- _EXERCISE PROMPT_: For the records below, print every one exactly, with nothing dropped.

++++ RECORDED INFORMATION

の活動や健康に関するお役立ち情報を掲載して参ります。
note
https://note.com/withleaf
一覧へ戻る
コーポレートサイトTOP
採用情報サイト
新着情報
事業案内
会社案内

++++++++

- _EXERCISE RESULT_:
の活動や健康に関するお役立ち情報を掲載して参ります。
note
https://note.com/withleaf
一覧へ戻る
コーポレートサイトTOP
採用情報サイト
新着情報
事業案内
会社案内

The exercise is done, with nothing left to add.